**PROBLEM**
Duplicate everything from the line containing "- Release 1.29.1-beta.1" down to the line containing "- Adde fallback_login", including both of those lines, in the material below.

== PROVIDED ENTRIES ==

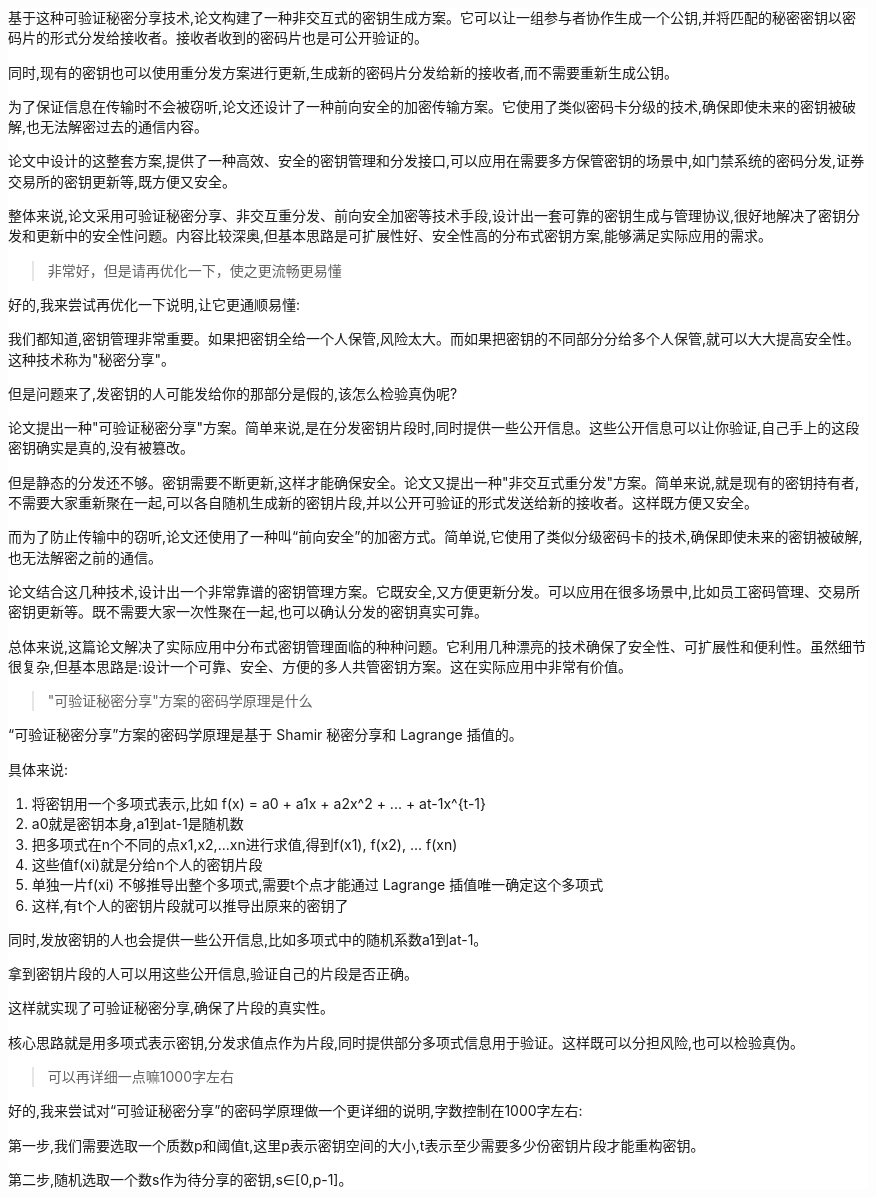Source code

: 基于这种可验证秘密分享技术,论文构建了一种非交互式的密钥生成方案。它可以让一组参与者协作生成一个公钥,并将匹配的秘密密钥以密码片的形式分发给接收者。接收者收到的密码片也是可公开验证的。

同时,现有的密钥也可以使用重分发方案进行更新,生成新的密码片分发给新的接收者,而不需要重新生成公钥。

为了保证信息在传输时不会被窃听,论文还设计了一种前向安全的加密传输方案。它使用了类似密码卡分级的技术,确保即使未来的密钥被破解,也无法解密过去的通信内容。

论文中设计的这整套方案,提供了一种高效、安全的密钥管理和分发接口,可以应用在需要多方保管密钥的场景中,如门禁系统的密码分发,证券交易所的密钥更新等,既方便又安全。

整体来说,论文采用可验证秘密分享、非交互重分发、前向安全加密等技术手段,设计出一套可靠的密钥生成与管理协议,很好地解决了密钥分发和更新中的安全性问题。内容比较深奥,但基本思路是可扩展性好、安全性高的分布式密钥方案,能够满足实际应用的需求。



> 非常好，但是请再优化一下，使之更流畅更易懂

好的,我来尝试再优化一下说明,让它更通顺易懂:

我们都知道,密钥管理非常重要。如果把密钥全给一个人保管,风险太大。而如果把密钥的不同部分分给多个人保管,就可以大大提高安全性。这种技术称为"秘密分享"。

但是问题来了,发密钥的人可能发给你的那部分是假的,该怎么检验真伪呢?

论文提出一种"可验证秘密分享"方案。简单来说,是在分发密钥片段时,同时提供一些公开信息。这些公开信息可以让你验证,自己手上的这段密钥确实是真的,没有被篡改。

但是静态的分发还不够。密钥需要不断更新,这样才能确保安全。论文又提出一种"非交互式重分发"方案。简单来说,就是现有的密钥持有者,不需要大家重新聚在一起,可以各自随机生成新的密钥片段,并以公开可验证的形式发送给新的接收者。这样既方便又安全。

而为了防止传输中的窃听,论文还使用了一种叫“前向安全”的加密方式。简单说,它使用了类似分级密码卡的技术,确保即使未来的密钥被破解,也无法解密之前的通信。

论文结合这几种技术,设计出一个非常靠谱的密钥管理方案。它既安全,又方便更新分发。可以应用在很多场景中,比如员工密码管理、交易所密钥更新等。既不需要大家一次性聚在一起,也可以确认分发的密钥真实可靠。

总体来说,这篇论文解决了实际应用中分布式密钥管理面临的种种问题。它利用几种漂亮的技术确保了安全性、可扩展性和便利性。虽然细节很复杂,但基本思路是:设计一个可靠、安全、方便的多人共管密钥方案。这在实际应用中非常有价值。



> "可验证秘密分享"方案的密码学原理是什么

“可验证秘密分享”方案的密码学原理是基于 Shamir 秘密分享和 Lagrange 插值的。

具体来说:

1. 将密钥用一个多项式表示,比如 f(x) = a0 + a1x + a2x^2 + ... + at-1x^{t-1}
2. a0就是密钥本身,a1到at-1是随机数
3. 把多项式在n个不同的点x1,x2,...xn进行求值,得到f(x1), f(x2), ... f(xn)
4. 这些值f(xi)就是分给n个人的密钥片段
5. 单独一片f(xi) 不够推导出整个多项式,需要t个点才能通过 Lagrange 插值唯一确定这个多项式
6. 这样,有t个人的密钥片段就可以推导出原来的密钥了

同时,发放密钥的人也会提供一些公开信息,比如多项式中的随机系数a1到at-1。

拿到密钥片段的人可以用这些公开信息,验证自己的片段是否正确。

这样就实现了可验证秘密分享,确保了片段的真实性。

核心思路就是用多项式表示密钥,分发求值点作为片段,同时提供部分多项式信息用于验证。这样既可以分担风险,也可以检验真伪。



> 可以再详细一点嘛1000字左右

好的,我来尝试对“可验证秘密分享”的密码学原理做一个更详细的说明,字数控制在1000字左右:

第一步,我们需要选取一个质数p和阈值t,这里p表示密钥空间的大小,t表示至少需要多少份密钥片段才能重构密钥。

第二步,随机选取一个数s作为待分享的密钥,s∈[0,p-1]。


[^6]: 我们省略的一个细节是，如果在时期$i-1$中，我们没有收集到所有需要的交易，那么作为备选方案，时期$i$中的下一交易集的值将被设置为时期$i$中的$currentDealingSets$的值。如果这种情况发生，那么协议将酌情使用之前的交易委员会和阈值签名委员会。
[^7]: 另外需要注意的是，时期$i$中收集的交易取决于时期$i$的摘要块，具体来说，就是$nextDealingSets$和$nextRegistryVersion$。因此在时期$i$的摘要块被最终确定之前，这些交易不应当生成且不能被验证。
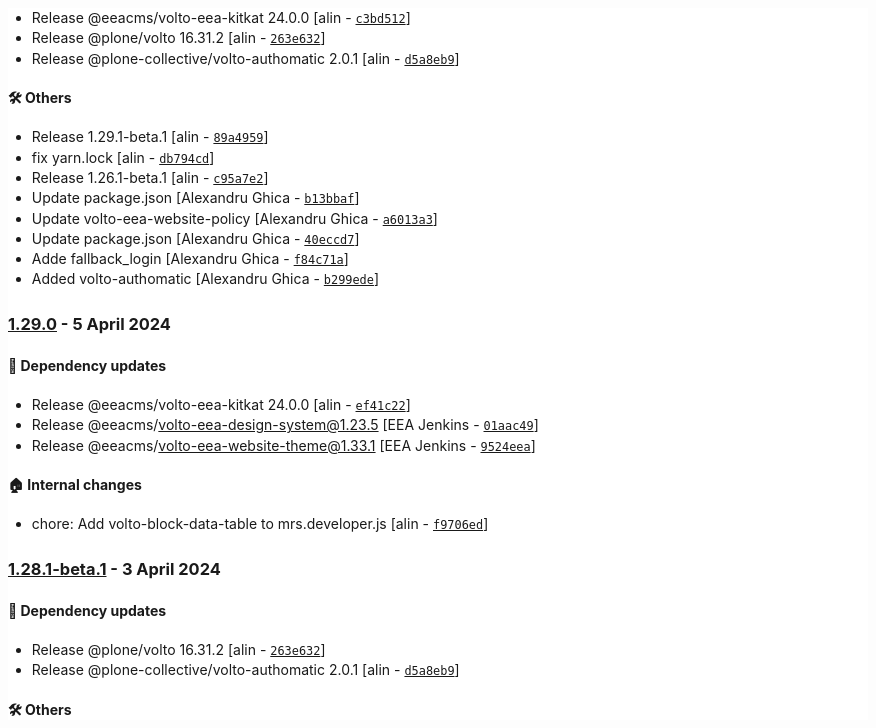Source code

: - Release @eeacms/volto-eea-kitkat 24.0.0 [alin - [`c3bd512`](https://github.com/eea/eea-website-frontend/commit/c3bd5127e0791697136b1190b27cbcccde383eb7)]
- Release @plone/volto 16.31.2 [alin - [`263e632`](https://github.com/eea/eea-website-frontend/commit/263e632a4ac2569008094cbc26bd671d2058d001)]
- Release @plone-collective/volto-authomatic 2.0.1 [alin - [`d5a8eb9`](https://github.com/eea/eea-website-frontend/commit/d5a8eb9371d491a3d18b937c1ce7e2684ebbb425)]

#### :hammer_and_wrench: Others

- Release 1.29.1-beta.1 [alin - [`89a4959`](https://github.com/eea/eea-website-frontend/commit/89a49590187cde99dd85effd052af34fbb0dc414)]
- fix yarn.lock [alin - [`db794cd`](https://github.com/eea/eea-website-frontend/commit/db794cd97402918782688c7b011dbe0cef333bb2)]
- Release 1.26.1-beta.1 [alin - [`c95a7e2`](https://github.com/eea/eea-website-frontend/commit/c95a7e2e0463b6cd6ab92706132970db5f608294)]
- Update package.json [Alexandru Ghica - [`b13bbaf`](https://github.com/eea/eea-website-frontend/commit/b13bbaf49ae4ba206bd221ea01745b5c3144ed6e)]
- Update volto-eea-website-policy [Alexandru Ghica - [`a6013a3`](https://github.com/eea/eea-website-frontend/commit/a6013a386de761bbba9125ec247042a222f2823d)]
- Update package.json [Alexandru Ghica - [`40eccd7`](https://github.com/eea/eea-website-frontend/commit/40eccd77247c0ee8c54b20086c03e8fb25ad31fa)]
- Adde fallback_login [Alexandru Ghica - [`f84c71a`](https://github.com/eea/eea-website-frontend/commit/f84c71a4132a5517aaca93886b38412e6900a4bd)]
- Added volto-authomatic [Alexandru Ghica - [`b299ede`](https://github.com/eea/eea-website-frontend/commit/b299edee80edafca140912e7fc0255fcb0f5e003)]
### [1.29.0](https://github.com/eea/eea-website-frontend/compare/1.28.1-beta.1...1.29.0) - 5 April 2024

#### :rocket: Dependency updates

- Release @eeacms/volto-eea-kitkat 24.0.0 [alin - [`ef41c22`](https://github.com/eea/eea-website-frontend/commit/ef41c2279c636d2cc62a40347cc7de2c18c45349)]
- Release @eeacms/volto-eea-design-system@1.23.5 [EEA Jenkins - [`01aac49`](https://github.com/eea/eea-website-frontend/commit/01aac493ff8dc18cb06433653234f423d109980e)]
- Release @eeacms/volto-eea-website-theme@1.33.1 [EEA Jenkins - [`9524eea`](https://github.com/eea/eea-website-frontend/commit/9524eea8506a301540506381c1d6a5c60e0ea93d)]

#### :house: Internal changes

- chore: Add volto-block-data-table to mrs.developer.js [alin - [`f9706ed`](https://github.com/eea/eea-website-frontend/commit/f9706ed3e9785fad66a0fc62b49c2ea084d0ff7b)]

### [1.28.1-beta.1](https://github.com/eea/eea-website-frontend/compare/1.28.0...1.28.1-beta.1) - 3 April 2024

#### :rocket: Dependency updates

- Release @plone/volto 16.31.2 [alin - [`263e632`](https://github.com/eea/eea-website-frontend/commit/263e632a4ac2569008094cbc26bd671d2058d001)]
- Release @plone-collective/volto-authomatic 2.0.1 [alin - [`d5a8eb9`](https://github.com/eea/eea-website-frontend/commit/d5a8eb9371d491a3d18b937c1ce7e2684ebbb425)]

#### :hammer_and_wrench: Others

===

**EXERCISE RESPONSE**
- Release 1.29.1-beta.1 [alin - [`89a4959`](https://github.com/eea/eea-website-frontend/commit/89a49590187cde99dd85effd052af34fbb0dc414)]
- fix yarn.lock [alin - [`db794cd`](https://github.com/eea/eea-website-frontend/commit/db794cd97402918782688c7b011dbe0cef333bb2)]
- Release 1.26.1-beta.1 [alin - [`c95a7e2`](https://github.com/eea/eea-website-frontend/commit/c95a7e2e0463b6cd6ab92706132970db5f608294)]
- Update package.json [Alexandru Ghica - [`b13bbaf`](https://github.com/eea/eea-website-frontend/commit/b13bbaf49ae4ba206bd221ea01745b5c3144ed6e)]
- Update volto-eea-website-policy [Alexandru Ghica - [`a6013a3`](https://github.com/eea/eea-website-frontend/commit/a6013a386de761bbba9125ec247042a222f2823d)]
- Update package.json [Alexandru Ghica - [`40eccd7`](https://github.com/eea/eea-website-frontend/commit/40eccd77247c0ee8c54b20086c03e8fb25ad31fa)]
- Adde fallback_login [Alexandru Ghica - [`f84c71a`](https://github.com/eea/eea-website-frontend/commit/f84c71a4132a5517aaca93886b38412e6900a4bd)]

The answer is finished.